The walls of the social media echo chamber have proven to be the hardest to break through. Publishers can create great content, but how do they align themselves with audience tastes?
The best tool publishers have to chisel away is data. Using data will help inform content and drive it to audiences. To survive and thrive, publishers need to adapt to industry and technological shifts, and data is the key. The role content is playing in digital publishing is changing constantly, and publishers need to adapt how to track and measure it to protect its value.
So how can publishers tell what’s working? What content type, author, theme format is generating the most return on content investment? How does an organization even define return on content? Is it ad sales? Syndication? Consumption? Licensing? Sponsorships? The list goes on.
The first step is to get everyone on the same page. Publishers must rally their monetization, content and marketing teams around the data. Everyone needs to work together to better understand the challenges, find the right solutions and uncover new opportunities.
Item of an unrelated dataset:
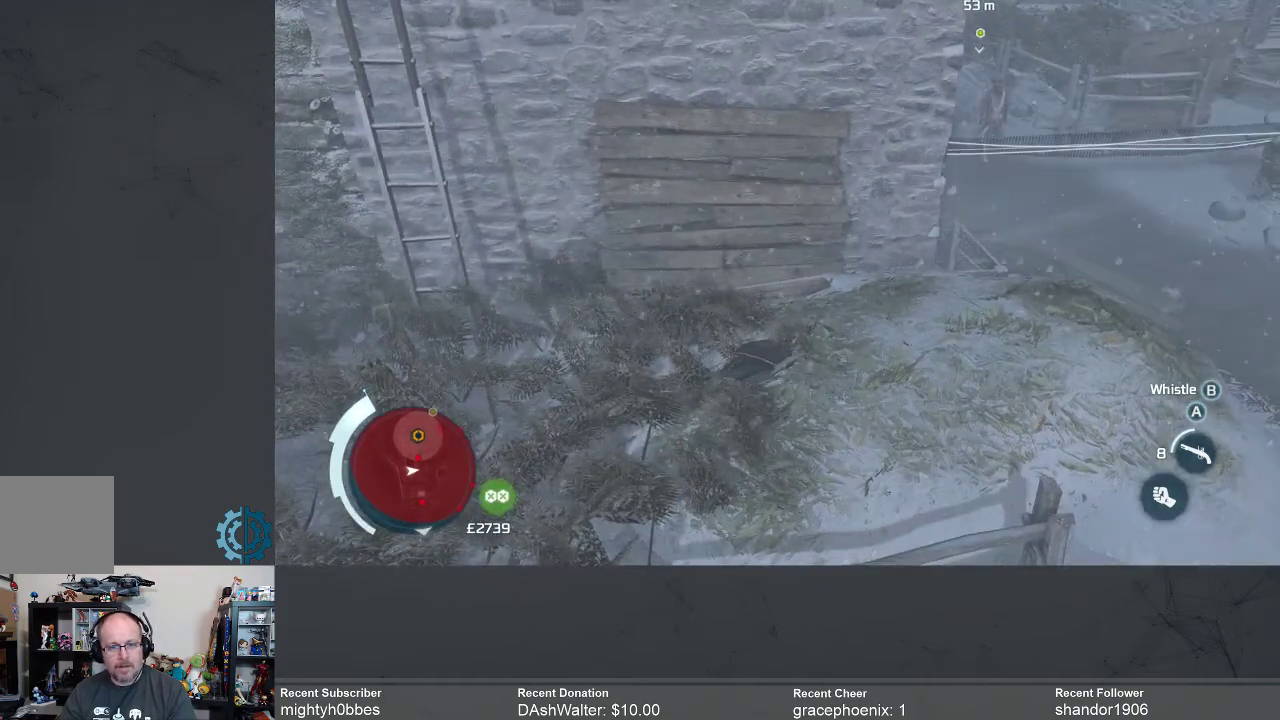
{"buttons": [], "left_stick": "center", "right_stick": "right", "events": [[433, "right_stick", "right"]]}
Once everyone is unified, it’s about getting answers to questions: Do we have the right technology? Do we have access to the right data? Publishers need great content to drive revenue, but they can’t monetize without understanding how it behaves.
The adage was “content is king,” but I don’t know if that’s true anymore. Maybe audience is king, and content is the court jester? Consumers don’t necessarily seek out content, they want relevant content to come to them.
Consumption habits are changing, and publishers must evolve to continue to be successful. The publishing industry is changing faster than it ever has before, and the challenge is to get ahead of the curve. And it’s on the right path to figuring it out.
Measuring content effectiveness takes time – publishers need to dive deeper than clicks, shares and likes. Matching revenue data to content data will help see what resonates and, in turn, provide tangible value that all levels of an organization can understand. Prioritizing a data-centric approach to content will help publishers make more informed decisions, dispel hunches and drive content efficiencies.
I can’t say I’ve got all the answers, but I am confident that using real data to unify content, marketing and sales teams to get them working collaboratively should prove invaluable in a time when it’s never been harder to extrapolate and prove ROI from something that is effectively becoming commoditized.